Yes, M31.4 is a billable and specific ICD-10-CM code. No additional characters are required to make it valid for claim submission. It became effective October 1, 2025 for the 2026 ICD-10-CM edition and remains active.
What is the ICD-9-CM equivalent of M31.4?
The ICD-9-CM code that maps forward to M31.4 is 446.7 (Takayasu’s disease). This is an approximate, one-to-one forward mapping per the CMS General Equivalence Mappings (GEMs) file, making it one of the cleaner crosswalks in the vasculitis code group.
What is the difference between M31.4 and other vasculitis codes like M31.5?
M31.4 (Takayasu arteritis) and M31.5 (giant cell arteritis with polymyalgia rheumatica) are both large-vessel granulomatous vasculitides, but they differ by age of onset and vessel territory. M31.4 occurs under 40 years of age and affects the aorta and its main branches; M31.5 occurs over 50, has cranial artery involvement (temporal, ophthalmic), and co-occurs with polymyalgia rheumatica. Assign based on the confirmed diagnosis and documented clinical features, not the symptom presentation alone.

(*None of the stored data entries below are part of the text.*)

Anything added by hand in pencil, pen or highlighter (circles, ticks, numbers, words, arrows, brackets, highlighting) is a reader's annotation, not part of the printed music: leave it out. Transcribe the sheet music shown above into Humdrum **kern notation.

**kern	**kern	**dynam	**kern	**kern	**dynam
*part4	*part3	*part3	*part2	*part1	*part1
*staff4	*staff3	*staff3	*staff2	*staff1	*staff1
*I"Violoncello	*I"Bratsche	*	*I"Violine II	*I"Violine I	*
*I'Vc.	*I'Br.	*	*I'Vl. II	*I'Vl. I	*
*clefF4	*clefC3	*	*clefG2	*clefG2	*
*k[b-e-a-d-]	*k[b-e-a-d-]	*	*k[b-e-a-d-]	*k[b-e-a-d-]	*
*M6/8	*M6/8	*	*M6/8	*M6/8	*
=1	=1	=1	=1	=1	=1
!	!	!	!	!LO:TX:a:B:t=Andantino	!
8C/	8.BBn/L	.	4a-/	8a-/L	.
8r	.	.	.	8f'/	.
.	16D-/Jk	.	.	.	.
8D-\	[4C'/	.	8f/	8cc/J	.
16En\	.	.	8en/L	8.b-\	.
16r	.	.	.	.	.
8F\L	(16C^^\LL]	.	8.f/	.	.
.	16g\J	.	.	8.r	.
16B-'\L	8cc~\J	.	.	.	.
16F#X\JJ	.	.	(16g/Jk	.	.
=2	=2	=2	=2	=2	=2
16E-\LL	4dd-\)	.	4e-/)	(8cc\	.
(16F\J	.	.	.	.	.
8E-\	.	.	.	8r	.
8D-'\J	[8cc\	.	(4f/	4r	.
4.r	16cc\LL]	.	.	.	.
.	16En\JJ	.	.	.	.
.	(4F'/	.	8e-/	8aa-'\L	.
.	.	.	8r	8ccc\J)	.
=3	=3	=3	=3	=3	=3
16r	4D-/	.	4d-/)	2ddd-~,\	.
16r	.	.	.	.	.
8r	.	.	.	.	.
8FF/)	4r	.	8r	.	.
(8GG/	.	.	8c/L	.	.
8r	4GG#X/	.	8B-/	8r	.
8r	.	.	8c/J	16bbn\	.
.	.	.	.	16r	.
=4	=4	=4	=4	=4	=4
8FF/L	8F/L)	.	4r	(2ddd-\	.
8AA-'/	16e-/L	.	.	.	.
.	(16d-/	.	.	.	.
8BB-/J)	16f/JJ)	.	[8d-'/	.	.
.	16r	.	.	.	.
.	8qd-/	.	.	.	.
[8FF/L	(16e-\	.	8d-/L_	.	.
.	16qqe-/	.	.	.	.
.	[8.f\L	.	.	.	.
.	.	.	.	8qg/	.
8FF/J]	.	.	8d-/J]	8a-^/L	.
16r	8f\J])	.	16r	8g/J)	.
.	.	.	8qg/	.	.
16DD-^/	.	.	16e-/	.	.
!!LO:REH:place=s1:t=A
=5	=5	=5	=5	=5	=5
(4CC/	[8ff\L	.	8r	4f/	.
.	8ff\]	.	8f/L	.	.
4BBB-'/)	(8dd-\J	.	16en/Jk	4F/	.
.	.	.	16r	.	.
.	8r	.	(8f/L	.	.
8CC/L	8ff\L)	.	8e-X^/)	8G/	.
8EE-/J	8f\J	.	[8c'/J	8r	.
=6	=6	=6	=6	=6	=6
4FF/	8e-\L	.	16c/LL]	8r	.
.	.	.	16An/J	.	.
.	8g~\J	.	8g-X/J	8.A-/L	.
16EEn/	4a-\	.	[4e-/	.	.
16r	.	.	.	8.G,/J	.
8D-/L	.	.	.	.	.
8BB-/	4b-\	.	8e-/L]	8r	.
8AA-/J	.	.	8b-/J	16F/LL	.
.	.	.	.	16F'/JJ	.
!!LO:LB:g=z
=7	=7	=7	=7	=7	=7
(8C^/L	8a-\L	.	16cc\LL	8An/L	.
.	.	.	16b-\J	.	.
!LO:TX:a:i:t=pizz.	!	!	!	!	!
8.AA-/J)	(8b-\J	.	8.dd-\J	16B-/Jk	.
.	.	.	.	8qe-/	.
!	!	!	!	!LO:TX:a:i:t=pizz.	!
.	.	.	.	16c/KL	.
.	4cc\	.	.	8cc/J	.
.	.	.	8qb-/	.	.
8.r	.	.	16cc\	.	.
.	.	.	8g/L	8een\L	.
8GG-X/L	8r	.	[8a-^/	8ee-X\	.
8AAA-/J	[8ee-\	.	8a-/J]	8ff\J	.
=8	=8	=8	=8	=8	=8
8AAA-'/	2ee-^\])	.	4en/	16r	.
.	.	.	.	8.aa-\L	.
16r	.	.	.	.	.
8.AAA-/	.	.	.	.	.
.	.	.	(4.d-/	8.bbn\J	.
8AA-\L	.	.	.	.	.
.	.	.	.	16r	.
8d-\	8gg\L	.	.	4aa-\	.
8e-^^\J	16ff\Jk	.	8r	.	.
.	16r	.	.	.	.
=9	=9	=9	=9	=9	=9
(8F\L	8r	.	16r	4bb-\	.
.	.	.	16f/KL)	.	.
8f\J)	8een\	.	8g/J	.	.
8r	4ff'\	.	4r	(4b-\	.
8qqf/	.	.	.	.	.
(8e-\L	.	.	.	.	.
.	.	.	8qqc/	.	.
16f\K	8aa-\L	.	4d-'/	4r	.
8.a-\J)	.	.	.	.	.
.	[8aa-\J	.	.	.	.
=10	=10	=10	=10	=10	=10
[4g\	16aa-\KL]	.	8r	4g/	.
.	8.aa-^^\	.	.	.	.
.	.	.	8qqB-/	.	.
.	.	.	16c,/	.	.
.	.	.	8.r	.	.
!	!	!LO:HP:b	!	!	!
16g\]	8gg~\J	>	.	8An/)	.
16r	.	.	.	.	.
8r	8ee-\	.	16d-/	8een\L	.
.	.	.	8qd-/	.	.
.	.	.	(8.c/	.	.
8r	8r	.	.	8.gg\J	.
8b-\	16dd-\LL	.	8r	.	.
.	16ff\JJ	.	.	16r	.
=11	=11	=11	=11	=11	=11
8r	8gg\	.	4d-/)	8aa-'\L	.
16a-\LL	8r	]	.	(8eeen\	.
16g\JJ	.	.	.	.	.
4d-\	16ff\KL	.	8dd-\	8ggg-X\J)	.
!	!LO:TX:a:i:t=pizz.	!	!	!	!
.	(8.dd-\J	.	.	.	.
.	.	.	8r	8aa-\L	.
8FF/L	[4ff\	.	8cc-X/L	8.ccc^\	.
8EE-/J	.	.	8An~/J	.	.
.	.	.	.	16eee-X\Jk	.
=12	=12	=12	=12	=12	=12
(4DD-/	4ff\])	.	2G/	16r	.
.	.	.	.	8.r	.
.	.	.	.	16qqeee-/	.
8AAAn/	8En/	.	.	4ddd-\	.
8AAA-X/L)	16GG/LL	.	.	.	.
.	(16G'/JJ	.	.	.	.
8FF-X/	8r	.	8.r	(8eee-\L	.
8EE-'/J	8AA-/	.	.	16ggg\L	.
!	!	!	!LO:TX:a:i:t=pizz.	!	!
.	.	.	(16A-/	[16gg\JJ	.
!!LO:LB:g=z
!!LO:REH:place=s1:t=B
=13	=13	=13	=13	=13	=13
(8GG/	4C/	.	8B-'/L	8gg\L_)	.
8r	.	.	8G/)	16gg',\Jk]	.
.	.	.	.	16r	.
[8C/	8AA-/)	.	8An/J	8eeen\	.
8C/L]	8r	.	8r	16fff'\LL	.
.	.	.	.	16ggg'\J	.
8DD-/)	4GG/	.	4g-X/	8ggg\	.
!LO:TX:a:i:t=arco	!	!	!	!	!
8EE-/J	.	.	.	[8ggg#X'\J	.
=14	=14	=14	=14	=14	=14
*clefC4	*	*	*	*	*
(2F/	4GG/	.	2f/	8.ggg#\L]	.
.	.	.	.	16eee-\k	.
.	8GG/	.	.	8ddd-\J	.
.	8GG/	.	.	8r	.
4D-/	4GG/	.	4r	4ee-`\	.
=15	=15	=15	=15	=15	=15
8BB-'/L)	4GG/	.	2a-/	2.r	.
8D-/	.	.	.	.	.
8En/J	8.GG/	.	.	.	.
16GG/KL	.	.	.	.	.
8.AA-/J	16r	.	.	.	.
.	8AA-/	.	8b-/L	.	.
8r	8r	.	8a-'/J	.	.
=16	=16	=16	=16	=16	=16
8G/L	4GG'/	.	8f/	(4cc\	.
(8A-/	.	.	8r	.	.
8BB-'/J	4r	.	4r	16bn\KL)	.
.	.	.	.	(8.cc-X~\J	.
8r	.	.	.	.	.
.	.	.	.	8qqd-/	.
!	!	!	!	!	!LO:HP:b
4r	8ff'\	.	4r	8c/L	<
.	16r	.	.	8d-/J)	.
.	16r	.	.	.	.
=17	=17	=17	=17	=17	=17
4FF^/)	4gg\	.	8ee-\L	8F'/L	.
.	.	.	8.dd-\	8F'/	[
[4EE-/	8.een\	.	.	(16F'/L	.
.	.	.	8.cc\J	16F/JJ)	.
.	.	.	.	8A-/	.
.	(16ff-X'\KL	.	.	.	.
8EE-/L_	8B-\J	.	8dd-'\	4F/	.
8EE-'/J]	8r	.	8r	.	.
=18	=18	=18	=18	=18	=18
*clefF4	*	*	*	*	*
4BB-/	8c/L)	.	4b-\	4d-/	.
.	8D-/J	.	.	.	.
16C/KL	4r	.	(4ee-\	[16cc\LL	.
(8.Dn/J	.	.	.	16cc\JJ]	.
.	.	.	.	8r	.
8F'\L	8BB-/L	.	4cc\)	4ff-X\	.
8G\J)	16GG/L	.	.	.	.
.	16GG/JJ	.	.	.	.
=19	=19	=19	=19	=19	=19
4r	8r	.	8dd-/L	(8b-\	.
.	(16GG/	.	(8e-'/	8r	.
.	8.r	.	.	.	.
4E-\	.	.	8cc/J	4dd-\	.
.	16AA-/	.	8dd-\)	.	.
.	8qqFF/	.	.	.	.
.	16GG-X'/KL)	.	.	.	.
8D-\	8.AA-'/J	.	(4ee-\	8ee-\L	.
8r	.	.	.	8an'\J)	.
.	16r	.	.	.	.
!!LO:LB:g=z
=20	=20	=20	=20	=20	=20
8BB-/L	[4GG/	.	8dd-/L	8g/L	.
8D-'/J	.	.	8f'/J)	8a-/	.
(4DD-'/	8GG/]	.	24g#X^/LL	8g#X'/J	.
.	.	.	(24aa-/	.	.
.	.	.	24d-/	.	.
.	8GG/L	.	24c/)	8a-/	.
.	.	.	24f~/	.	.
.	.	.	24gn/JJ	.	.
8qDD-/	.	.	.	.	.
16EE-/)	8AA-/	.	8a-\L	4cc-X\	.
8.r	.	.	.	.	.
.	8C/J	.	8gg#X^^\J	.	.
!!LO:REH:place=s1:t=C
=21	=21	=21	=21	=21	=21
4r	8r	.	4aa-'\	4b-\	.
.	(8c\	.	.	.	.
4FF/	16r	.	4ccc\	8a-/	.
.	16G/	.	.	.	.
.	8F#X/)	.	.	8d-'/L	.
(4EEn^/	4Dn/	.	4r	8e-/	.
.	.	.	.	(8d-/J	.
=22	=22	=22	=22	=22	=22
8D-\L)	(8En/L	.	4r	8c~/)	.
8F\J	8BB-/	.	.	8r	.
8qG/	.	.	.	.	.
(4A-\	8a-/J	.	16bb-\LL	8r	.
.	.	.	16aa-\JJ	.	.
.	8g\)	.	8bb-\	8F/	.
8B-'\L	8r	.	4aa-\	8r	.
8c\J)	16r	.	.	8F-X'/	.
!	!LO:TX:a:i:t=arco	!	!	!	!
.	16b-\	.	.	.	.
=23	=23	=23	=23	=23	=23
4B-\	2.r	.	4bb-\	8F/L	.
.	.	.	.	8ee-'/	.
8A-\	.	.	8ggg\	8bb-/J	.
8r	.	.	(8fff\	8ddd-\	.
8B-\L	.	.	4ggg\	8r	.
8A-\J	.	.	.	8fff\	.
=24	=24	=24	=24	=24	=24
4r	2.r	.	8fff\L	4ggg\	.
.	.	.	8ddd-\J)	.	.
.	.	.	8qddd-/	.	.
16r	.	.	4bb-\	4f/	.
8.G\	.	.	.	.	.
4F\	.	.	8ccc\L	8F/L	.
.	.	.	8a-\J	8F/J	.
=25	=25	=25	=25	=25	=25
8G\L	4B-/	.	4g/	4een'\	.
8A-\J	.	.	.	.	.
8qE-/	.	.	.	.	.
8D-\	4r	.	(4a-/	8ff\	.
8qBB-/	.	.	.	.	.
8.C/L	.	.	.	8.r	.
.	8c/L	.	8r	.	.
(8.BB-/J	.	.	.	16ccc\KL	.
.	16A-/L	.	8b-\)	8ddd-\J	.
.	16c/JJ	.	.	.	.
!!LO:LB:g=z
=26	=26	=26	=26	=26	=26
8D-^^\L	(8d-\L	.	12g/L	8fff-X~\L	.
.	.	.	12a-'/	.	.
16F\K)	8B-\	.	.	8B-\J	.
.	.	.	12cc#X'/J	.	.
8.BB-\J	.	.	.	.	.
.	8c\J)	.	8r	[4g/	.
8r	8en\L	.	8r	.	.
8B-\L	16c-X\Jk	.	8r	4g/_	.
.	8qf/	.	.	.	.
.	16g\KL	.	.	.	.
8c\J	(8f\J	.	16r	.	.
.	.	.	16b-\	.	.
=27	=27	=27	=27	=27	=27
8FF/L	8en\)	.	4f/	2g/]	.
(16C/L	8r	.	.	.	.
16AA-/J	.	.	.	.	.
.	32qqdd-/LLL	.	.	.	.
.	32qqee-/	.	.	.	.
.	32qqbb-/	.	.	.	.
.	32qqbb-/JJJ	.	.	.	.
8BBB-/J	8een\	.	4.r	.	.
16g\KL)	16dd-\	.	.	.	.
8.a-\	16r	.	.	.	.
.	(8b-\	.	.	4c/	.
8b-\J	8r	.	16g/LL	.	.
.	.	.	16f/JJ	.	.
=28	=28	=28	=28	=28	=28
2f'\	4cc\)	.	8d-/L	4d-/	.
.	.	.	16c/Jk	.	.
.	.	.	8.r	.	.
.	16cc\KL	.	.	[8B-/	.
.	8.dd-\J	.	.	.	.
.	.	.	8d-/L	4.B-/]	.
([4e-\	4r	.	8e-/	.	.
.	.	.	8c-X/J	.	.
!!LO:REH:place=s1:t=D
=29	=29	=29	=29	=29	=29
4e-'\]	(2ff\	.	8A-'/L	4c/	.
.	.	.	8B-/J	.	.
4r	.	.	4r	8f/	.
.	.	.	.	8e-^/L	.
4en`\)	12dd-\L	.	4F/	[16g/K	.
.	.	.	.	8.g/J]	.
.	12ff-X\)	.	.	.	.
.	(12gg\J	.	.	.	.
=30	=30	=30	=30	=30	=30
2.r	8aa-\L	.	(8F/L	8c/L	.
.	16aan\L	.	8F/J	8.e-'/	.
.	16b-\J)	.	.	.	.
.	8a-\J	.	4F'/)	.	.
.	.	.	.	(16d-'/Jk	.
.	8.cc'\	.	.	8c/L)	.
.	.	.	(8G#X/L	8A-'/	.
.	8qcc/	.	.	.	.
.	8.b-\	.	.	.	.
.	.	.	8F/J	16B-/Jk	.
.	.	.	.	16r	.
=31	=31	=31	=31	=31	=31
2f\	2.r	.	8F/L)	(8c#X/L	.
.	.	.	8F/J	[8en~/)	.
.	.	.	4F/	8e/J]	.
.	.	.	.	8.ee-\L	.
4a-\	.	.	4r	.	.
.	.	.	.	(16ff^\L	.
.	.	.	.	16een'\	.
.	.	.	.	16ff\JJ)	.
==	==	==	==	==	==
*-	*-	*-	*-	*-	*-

What documentation is required to use ICD-10 Code M31.4?
The medical record must contain a confirmed diagnosis statement (not “suspected” or “possible” for outpatient encounters), specialist attestation from a rheumatologist or vascular surgeon, named vessel involvement, disease activity status, and reference to imaging evidence such as CT angiography or MRI angiography findings demonstrating large-vessel stenosis or inflammation.
Is aortic arch syndrome the same as Takayasu arteritis?
Yes. Aortic arch syndrome is the ICD-10-CM label for the condition clinically known as Takayasu arteritis (also called Takayasu disease or pulseless disease). All three names are accepted in clinical documentation and map to the same code, M31.4, in the ICD-10-CM index.